Destanın genel özellikleri
Nart destanlarında Yınıj (Dev) düşmanı temsil eden başkarakterlerdendir. Yınıj güçlüdür; kendine özgü bir alanda yalnız başına yaşar. İnsan gibi konuşurlar. Kimse onun bölgesine izinsiz olarak giremez. Kimse onu yenemez. Yınıj’ın belirli bir portresi olmamakla birlikte adından da anlaşılacağı gibi dev cüsselidir. Yınıjlar yani düşmanlar Nartlara zarar verirler. Sonunda mutlaka Nartların en gençlerinden birisi çıkar halkının intikamını alır. Bu bazen üç kardeşten en küçüğüdür; en zoru başarır, halkına ve insanlara karşı devlerle, yılanlarla, düşmanla savaşır. Sonunda Nartlar düşmanı yener ve halkının intikamını alır. Nart destanlarının Nart kahramanları zaman zaman kendi aralarında husumetler olsa bile asla kendi halkıyla ve tanrıyla savaşmazlar. Onlar adeta iyilik savaşçılarıdır. Bu yönleriyle Nart destanları ve Aşemez dünya destanlarından ayrışırlar.

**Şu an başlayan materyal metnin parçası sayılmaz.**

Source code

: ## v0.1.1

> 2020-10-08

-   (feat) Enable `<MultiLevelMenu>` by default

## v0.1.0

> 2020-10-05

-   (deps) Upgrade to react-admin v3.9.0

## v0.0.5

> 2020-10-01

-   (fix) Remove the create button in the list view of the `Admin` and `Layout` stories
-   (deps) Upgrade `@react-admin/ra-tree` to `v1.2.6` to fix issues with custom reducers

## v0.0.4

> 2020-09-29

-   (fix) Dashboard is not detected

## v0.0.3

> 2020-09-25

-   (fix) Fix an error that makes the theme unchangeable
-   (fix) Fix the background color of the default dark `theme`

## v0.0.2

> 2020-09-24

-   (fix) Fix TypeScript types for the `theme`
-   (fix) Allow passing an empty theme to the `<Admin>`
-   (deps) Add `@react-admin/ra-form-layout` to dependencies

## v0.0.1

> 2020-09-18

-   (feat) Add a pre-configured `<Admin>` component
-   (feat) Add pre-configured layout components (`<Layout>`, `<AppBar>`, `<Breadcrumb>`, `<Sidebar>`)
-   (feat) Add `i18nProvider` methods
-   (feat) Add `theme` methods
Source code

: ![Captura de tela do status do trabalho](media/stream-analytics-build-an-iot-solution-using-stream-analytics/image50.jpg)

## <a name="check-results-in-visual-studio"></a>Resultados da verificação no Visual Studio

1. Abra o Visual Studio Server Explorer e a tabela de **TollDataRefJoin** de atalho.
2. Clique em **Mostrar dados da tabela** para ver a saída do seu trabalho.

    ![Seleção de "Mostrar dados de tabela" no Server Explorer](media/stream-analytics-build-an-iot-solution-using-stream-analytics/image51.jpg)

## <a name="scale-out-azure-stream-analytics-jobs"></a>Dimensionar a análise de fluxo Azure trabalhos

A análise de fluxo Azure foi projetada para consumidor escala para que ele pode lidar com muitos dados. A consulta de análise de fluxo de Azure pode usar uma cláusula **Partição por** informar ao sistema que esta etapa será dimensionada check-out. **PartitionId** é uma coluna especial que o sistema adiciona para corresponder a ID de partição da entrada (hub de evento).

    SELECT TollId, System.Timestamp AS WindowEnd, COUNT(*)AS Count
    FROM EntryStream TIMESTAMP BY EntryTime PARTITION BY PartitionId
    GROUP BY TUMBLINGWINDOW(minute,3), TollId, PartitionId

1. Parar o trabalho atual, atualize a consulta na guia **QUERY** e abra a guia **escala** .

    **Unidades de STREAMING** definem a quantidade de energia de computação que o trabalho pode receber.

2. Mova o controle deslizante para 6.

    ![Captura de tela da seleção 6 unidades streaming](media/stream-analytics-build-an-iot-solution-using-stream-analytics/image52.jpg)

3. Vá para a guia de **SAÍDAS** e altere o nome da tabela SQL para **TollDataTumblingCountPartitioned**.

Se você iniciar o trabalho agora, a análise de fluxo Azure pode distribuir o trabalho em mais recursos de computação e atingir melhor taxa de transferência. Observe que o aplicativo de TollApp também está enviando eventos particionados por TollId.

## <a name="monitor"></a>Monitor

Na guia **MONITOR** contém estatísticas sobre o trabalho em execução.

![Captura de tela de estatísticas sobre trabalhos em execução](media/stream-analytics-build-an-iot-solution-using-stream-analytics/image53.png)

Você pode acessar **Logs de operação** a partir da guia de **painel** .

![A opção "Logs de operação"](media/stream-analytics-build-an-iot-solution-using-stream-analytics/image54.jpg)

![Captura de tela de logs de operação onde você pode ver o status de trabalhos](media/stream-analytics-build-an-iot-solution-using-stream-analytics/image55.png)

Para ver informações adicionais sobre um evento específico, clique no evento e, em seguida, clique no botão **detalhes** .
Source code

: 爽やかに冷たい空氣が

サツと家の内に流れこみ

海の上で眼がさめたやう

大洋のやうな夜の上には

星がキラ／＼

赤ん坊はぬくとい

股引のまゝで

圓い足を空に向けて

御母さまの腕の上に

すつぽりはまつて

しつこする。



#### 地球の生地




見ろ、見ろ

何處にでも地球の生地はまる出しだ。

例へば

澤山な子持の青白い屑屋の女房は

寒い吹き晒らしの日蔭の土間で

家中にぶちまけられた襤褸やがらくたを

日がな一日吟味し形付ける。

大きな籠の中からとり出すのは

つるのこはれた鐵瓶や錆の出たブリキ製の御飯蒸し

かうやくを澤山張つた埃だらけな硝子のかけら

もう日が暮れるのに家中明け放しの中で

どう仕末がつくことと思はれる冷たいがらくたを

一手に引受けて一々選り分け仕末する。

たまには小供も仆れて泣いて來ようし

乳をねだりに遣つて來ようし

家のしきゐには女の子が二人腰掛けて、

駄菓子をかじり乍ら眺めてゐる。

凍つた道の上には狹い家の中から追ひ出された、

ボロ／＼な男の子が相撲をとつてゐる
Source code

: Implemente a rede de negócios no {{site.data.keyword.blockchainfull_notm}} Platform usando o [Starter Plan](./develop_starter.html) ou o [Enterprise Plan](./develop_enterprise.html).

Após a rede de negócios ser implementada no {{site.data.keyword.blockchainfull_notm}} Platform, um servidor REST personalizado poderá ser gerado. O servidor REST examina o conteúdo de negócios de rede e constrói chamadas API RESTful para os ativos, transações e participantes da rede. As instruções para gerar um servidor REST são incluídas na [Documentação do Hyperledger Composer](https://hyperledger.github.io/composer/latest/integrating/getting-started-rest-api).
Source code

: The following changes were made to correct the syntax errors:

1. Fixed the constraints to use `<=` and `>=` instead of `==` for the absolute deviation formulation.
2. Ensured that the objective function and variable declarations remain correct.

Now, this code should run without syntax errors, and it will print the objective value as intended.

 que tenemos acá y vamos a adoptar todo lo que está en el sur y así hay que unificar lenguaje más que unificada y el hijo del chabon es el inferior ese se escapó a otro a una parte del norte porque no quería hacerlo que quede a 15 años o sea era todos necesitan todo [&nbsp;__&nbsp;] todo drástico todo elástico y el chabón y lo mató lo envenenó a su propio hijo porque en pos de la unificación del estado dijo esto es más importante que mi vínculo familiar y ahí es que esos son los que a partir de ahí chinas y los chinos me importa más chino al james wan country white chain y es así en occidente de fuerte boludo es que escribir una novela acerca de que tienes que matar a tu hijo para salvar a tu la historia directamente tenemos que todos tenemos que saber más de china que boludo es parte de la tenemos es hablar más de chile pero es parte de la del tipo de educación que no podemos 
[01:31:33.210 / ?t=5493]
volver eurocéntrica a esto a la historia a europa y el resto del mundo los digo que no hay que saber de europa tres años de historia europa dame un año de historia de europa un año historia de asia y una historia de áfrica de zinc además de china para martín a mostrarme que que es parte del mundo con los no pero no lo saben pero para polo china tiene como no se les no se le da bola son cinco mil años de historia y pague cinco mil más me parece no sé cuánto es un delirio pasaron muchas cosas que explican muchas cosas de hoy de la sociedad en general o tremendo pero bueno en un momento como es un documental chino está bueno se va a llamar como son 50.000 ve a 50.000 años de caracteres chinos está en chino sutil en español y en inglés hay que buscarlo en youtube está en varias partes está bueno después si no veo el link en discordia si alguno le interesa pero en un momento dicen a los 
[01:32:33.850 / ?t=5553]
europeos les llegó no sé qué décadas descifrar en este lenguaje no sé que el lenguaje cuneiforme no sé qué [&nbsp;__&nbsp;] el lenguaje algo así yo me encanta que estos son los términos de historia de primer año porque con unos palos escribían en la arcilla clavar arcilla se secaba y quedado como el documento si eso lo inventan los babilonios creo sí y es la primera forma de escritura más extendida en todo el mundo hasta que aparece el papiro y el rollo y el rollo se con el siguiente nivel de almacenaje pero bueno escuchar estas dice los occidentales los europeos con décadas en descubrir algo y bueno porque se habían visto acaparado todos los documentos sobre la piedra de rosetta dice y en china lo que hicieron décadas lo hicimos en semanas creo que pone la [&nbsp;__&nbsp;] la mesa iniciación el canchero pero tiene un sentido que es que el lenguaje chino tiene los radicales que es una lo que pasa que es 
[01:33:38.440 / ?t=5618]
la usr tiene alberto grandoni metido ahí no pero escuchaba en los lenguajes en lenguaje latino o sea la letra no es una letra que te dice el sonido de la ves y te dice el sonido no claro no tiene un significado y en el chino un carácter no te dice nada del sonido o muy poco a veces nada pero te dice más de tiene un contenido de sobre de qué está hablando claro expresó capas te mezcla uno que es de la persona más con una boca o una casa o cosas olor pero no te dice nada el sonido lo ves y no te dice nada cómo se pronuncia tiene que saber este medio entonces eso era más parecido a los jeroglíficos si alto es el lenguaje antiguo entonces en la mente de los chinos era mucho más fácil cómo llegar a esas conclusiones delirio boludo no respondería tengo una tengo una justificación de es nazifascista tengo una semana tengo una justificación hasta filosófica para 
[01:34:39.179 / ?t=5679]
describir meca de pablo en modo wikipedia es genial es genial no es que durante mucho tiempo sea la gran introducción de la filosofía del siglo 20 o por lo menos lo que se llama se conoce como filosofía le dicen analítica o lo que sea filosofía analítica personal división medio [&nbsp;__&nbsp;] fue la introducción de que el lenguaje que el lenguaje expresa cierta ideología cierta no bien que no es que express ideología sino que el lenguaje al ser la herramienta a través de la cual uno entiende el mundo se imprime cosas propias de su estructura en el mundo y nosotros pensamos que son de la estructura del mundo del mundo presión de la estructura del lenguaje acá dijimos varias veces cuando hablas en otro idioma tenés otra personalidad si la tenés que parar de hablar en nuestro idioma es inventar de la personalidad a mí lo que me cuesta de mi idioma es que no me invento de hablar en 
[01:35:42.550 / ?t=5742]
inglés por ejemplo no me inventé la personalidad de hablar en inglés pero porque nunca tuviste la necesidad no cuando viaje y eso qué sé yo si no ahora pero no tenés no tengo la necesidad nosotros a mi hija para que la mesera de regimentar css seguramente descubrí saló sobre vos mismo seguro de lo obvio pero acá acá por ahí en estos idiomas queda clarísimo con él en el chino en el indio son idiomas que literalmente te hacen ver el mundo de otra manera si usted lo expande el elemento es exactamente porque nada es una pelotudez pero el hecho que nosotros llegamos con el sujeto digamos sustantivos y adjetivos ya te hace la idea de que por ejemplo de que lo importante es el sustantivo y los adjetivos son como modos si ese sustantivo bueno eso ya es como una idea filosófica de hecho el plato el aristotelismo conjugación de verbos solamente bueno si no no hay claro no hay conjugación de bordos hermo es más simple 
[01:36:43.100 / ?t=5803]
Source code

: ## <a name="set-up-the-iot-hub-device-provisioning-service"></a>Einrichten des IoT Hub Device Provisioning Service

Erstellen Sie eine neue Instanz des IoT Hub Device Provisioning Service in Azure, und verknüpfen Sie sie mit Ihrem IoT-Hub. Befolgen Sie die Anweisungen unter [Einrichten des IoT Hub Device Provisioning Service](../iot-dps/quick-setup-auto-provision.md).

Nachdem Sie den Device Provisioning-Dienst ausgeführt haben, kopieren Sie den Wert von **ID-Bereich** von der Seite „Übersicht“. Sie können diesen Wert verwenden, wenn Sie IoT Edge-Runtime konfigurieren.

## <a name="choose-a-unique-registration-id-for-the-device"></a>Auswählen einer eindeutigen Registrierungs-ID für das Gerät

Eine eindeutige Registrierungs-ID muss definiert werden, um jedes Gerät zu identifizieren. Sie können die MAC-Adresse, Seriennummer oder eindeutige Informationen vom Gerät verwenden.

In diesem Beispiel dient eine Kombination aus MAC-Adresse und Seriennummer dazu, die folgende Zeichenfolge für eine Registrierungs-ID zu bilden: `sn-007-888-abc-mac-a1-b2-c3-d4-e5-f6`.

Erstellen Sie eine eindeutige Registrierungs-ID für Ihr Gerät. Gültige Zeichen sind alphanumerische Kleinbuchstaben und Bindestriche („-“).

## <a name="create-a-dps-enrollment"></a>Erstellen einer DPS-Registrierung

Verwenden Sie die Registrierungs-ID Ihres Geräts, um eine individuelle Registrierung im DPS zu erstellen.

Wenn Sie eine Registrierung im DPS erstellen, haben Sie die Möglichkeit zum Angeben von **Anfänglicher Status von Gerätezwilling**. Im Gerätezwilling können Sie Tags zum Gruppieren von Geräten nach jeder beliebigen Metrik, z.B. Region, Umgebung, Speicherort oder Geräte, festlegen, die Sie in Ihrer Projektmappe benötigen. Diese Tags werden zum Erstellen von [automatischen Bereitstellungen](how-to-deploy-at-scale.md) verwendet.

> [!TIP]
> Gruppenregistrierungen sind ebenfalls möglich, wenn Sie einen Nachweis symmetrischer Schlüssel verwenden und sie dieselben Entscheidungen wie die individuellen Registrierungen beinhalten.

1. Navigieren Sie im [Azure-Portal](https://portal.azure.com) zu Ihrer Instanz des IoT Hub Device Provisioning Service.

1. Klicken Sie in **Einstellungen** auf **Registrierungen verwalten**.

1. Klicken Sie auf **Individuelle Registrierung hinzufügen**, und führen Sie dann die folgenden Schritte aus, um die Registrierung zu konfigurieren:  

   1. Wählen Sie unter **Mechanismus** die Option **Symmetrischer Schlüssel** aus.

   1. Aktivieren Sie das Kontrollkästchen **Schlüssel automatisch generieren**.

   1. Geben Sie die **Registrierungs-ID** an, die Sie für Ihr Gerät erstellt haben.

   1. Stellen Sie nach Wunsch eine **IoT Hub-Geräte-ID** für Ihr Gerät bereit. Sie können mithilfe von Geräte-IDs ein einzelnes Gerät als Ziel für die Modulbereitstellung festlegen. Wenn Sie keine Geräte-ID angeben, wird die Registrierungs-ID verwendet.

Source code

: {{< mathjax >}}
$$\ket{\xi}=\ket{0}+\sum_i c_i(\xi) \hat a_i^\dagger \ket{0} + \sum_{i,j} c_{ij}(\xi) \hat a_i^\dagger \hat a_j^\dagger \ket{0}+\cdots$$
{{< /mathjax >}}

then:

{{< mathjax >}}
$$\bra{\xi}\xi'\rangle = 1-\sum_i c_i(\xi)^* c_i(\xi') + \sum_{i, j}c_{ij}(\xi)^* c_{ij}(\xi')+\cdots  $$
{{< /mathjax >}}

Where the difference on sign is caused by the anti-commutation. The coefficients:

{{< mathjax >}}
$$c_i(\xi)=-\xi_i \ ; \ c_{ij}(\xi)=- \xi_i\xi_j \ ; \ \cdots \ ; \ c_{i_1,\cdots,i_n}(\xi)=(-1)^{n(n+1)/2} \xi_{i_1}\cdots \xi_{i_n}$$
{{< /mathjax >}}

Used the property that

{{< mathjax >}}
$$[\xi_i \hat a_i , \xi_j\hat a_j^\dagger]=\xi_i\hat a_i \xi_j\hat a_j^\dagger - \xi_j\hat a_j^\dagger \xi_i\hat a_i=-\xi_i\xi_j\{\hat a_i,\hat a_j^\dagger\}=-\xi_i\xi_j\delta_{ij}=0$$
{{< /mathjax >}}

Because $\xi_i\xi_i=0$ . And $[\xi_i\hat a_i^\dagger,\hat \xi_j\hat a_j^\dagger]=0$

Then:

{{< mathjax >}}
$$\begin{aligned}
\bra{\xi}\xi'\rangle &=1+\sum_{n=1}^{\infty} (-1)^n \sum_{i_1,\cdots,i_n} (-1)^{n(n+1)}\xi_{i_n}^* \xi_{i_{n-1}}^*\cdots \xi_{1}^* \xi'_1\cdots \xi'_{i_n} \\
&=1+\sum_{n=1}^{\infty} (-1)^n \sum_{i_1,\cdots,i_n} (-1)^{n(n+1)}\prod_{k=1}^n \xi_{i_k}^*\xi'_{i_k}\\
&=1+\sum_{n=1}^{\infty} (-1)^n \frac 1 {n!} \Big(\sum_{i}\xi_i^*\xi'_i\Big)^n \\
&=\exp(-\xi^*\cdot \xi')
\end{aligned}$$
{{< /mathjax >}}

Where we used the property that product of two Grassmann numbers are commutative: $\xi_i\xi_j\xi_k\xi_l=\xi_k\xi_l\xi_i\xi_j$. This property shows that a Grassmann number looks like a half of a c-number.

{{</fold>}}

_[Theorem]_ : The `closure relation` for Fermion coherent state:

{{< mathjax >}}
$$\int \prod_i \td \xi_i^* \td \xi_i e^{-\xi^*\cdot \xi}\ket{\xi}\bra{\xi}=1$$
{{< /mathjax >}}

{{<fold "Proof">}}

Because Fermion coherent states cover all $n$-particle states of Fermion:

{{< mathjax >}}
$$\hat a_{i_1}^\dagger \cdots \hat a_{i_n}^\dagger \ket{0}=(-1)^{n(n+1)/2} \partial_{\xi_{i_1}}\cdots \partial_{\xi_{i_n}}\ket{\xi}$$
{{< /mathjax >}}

Nartlar tarım, hayvancılık ve bağ bahçe işleriyle uğraşırlar. Nart destanlarında mutlaka kadın figürü vardır. Özellikle Yunan destanlarında olduğu gibi cinsel ögelere ve ahlak dışı söylemlere pek rastlanmaz.
1 İspanya-Цыпэин (Tsıpeyin): Kelimenin orijinali etimolojik olarak Büyük Burun anlamına gelmektedir.
Xabze ile yapmak: Âdet olduğu için bir şeyi yapmak. Bu durumda kavga yapmak gerekmez.
Guşe: Belirgin bir anlamı olamayan, acıma, üzüntü bildiren durumlarda kullanılan ünlem kelime.
Mamrıse: Mısır unundan yapılan, ortası oyularak kızarmış tereyağı dökülen ve Çerkes peyniriyle birlikte yenen kaçamak.
Yınıj: Dev. Mitolojik kahraman, düşmanı temsil eder.